Por Sofia Garcia
24/08/2026
O governo federal mudou em maio de 2026, as regras para concessão de empréstimos consignados de aposentados e pensionistas do INSS.
Com o objetivo de diminuir o endividamento desse público e fraudes, o governo decidiu diminuir as margens para esse tipo de operações dentro do INSS.
O valor passou então de 45 para 40% de margem, sendo 35% para empréstimos e o restante para o cartão de crédito consignado.
O cartão beneficio, criado durante a pandemia de Covid-19, foi extinto.
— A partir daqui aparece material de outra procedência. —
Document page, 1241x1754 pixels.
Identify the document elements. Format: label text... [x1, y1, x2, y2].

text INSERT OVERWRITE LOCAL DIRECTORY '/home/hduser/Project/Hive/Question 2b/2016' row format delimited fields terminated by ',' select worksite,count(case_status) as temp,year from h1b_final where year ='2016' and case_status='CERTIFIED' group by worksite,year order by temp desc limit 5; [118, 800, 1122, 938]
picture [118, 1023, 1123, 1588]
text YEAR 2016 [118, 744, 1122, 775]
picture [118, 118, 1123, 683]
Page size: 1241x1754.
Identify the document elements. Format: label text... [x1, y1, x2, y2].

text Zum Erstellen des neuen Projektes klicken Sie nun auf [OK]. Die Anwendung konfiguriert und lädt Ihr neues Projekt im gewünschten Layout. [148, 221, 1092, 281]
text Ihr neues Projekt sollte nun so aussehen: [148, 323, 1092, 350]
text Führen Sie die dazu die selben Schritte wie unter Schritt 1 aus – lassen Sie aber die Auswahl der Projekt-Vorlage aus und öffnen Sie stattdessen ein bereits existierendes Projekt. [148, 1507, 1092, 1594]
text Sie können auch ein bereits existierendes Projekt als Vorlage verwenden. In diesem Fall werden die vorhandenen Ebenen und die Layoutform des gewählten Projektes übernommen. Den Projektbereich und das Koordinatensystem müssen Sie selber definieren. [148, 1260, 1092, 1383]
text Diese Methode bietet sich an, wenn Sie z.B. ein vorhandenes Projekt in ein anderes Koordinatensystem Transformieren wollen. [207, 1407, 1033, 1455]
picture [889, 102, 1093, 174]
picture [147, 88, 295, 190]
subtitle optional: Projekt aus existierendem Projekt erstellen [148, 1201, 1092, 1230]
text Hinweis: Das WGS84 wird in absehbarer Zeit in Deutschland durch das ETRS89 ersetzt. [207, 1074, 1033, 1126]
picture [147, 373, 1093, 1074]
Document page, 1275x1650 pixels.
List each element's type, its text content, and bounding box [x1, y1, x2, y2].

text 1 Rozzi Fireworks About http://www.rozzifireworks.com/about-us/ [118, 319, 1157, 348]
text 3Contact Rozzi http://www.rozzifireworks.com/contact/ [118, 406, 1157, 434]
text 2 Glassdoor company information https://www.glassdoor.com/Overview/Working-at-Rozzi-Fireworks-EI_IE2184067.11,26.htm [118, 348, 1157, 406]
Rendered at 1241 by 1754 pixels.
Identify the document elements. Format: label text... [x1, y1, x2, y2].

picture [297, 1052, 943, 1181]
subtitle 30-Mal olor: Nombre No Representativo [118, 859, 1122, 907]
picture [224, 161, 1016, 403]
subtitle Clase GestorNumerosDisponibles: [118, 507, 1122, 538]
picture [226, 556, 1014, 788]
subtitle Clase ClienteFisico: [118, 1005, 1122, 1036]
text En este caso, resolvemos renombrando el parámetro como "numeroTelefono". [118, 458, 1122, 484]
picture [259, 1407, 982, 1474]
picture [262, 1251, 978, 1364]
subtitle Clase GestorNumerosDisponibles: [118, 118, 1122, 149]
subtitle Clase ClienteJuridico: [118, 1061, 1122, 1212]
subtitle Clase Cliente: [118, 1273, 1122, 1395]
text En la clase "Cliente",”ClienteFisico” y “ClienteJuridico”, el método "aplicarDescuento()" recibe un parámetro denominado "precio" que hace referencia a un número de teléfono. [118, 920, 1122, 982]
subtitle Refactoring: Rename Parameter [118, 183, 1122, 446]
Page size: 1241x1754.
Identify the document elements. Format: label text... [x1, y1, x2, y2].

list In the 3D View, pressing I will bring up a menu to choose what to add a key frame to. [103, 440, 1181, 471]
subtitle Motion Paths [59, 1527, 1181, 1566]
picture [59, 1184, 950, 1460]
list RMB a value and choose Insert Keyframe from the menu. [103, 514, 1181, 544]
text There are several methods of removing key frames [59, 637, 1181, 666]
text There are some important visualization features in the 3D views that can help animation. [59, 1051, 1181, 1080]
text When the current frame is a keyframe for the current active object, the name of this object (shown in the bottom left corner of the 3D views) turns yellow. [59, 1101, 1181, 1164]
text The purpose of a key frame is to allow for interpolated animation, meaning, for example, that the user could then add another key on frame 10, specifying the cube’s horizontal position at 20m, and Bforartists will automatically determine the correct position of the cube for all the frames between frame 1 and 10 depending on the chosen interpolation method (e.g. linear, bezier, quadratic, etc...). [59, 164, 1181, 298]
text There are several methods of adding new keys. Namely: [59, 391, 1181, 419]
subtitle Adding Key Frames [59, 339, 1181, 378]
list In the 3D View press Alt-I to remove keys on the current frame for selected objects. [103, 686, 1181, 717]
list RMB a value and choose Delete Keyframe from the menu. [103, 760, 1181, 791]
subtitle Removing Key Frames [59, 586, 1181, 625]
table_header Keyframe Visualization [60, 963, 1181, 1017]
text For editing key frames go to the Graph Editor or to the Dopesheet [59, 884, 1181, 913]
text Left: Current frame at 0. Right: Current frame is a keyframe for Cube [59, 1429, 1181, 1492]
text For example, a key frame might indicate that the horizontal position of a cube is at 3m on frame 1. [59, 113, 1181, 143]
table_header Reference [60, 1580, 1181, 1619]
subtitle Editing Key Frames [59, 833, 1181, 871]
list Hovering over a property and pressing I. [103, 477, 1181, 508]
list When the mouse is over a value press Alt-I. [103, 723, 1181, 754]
Quem já tinha os contratos eles continuavam valendo, já quem não, não poderia mais os fazer.
A decisão que tornou isso possível foi uma Medida Provisória, que tem força de lei, e que passa a valer após a publicação.
Porém, esse tipo de iniciativa tem um prazo de validade, que expira no próximo 31 de agosto.
O governo agora trabalha numa corrida contra o tempo para que o Congresso Nacional, vote a proposta e a aprove, antes que a medida caduque.
Se não for votada e aprovada até o prazo, o governo não pode reenviar a medida ao Congresso e as margens voltam a ser como eram antes, nos 45%.
Isso poderia permitir novas operações de credito para aposentados e pensionistas do INSS, o que nesse momento não é possível, porque as margens de quem já usou estão negativas.
Aposentados e pensionistas agora, esperam que o Congresso faça o que preciso, e não vote a iniciativa.
Isso porque, esse crédito tem feito falta na vida de aposentados e pensionistas que muitas das vezes, usam esse tipo de operação como socorro financeiro.
Com as margens negativas, não apenas novos contratos mas refinanciamentos e portabilidade também estão suspensas pelos bancos, que não conseguem realizar as operações.
Se nada for feito, os benefícios podem ficar negativos por até 5 anos, segundo cálculos feitos por economistas, impedindo novas operações nesse período.